Seriously though, I wonder how well these cameras will sell, outside of the porn and dating industries that is.

L.Rawlins
09-24-2006, 02:41 AM
I believe that scientifically speaking most heterosexual men in fact are genetically programmed to prefer women with a certain ammount of curves. Given this and the idea that treating humans as purely another animal therefore show and display is there for the act of deterrent or attraction you can logically extrapolate that the emaciation trend, herion chic, tomboy look and so on are not derived from the tastes of this segment of men, but from the remaining segment and from womens own tastes and discernment and peer pressure. Thus given the prevalance of these trends within society and fashions we can clearly say that the media in relation to womens identities, images and trends and the fashion world itself is largely controlled by these remaining societal segments, and therefore the logical conclusion from all this is that most heterosexual men in fact lack fashion sense... ...wait!... doh!

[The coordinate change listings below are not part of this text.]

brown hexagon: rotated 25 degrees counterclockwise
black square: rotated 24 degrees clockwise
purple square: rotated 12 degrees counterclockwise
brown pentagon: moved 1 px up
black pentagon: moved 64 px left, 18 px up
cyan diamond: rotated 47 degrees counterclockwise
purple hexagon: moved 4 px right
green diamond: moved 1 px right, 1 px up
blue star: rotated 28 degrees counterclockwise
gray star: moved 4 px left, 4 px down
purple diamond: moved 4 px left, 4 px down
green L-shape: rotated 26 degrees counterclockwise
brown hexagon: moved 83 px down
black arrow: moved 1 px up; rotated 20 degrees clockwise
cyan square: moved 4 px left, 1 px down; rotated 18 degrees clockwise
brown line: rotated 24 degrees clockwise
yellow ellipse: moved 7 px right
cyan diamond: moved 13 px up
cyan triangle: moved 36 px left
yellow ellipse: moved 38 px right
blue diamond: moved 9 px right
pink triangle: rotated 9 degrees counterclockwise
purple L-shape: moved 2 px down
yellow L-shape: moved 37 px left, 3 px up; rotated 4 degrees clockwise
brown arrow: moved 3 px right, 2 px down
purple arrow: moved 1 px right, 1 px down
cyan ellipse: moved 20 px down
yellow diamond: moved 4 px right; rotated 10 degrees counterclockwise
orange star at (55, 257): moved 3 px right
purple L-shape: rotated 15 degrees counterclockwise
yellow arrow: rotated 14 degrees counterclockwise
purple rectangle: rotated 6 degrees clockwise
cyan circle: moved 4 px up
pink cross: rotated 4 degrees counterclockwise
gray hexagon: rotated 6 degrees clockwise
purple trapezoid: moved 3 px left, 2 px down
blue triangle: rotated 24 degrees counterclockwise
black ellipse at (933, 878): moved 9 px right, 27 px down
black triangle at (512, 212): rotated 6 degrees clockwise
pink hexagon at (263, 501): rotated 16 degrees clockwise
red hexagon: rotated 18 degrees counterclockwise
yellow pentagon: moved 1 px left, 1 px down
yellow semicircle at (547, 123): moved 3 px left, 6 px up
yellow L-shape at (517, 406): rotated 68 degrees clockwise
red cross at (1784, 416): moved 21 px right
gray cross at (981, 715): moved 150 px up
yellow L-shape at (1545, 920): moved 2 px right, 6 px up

I believe the scientific breakdown can be equated : 'oobie doobies ^ 2'. :rolleyes: :D

Icarus
09-24-2006, 06:58 AM
im kind of disturbed by this whole thing, having a slimming camera? uhhh alright. .

i wonder what wierd and wacky law suits can come out of this.

Cyborgguineapig
09-25-2006, 07:46 AM
This is just.....sad.


Do we really live in this society?



Yes, yes infact we do.

dunkelzahn
09-25-2006, 03:44 PM
Everybody of us has used Photoshop to retouch some red eyes, a pimple, or some color grading, because the light wasnīt perfect. But this slimming filter is just sooo sick. It just squeezes the frame, but the idea behind it, yuck!

However, I have to agree, chubby chicks can be sexier than some underweighted freak. Every art students learns that when drawing nude women:

Chubby Chicks= Lots of flowing curves, proportions come automatically:)
Underweighted woman= Lots of short edgey lines, proportions are hard to maintain. And you can see the frigging rip and hip bones:sad:

Luckily people over here arenīt either just plain overweight or gross fat. Letīs hope it stays that way...

Chris

Papa Lazarou
09-25-2006, 07:23 PM
I think it's a case of it will seem impressive at first, but then when everybody's doing it it'll get really easy to spot.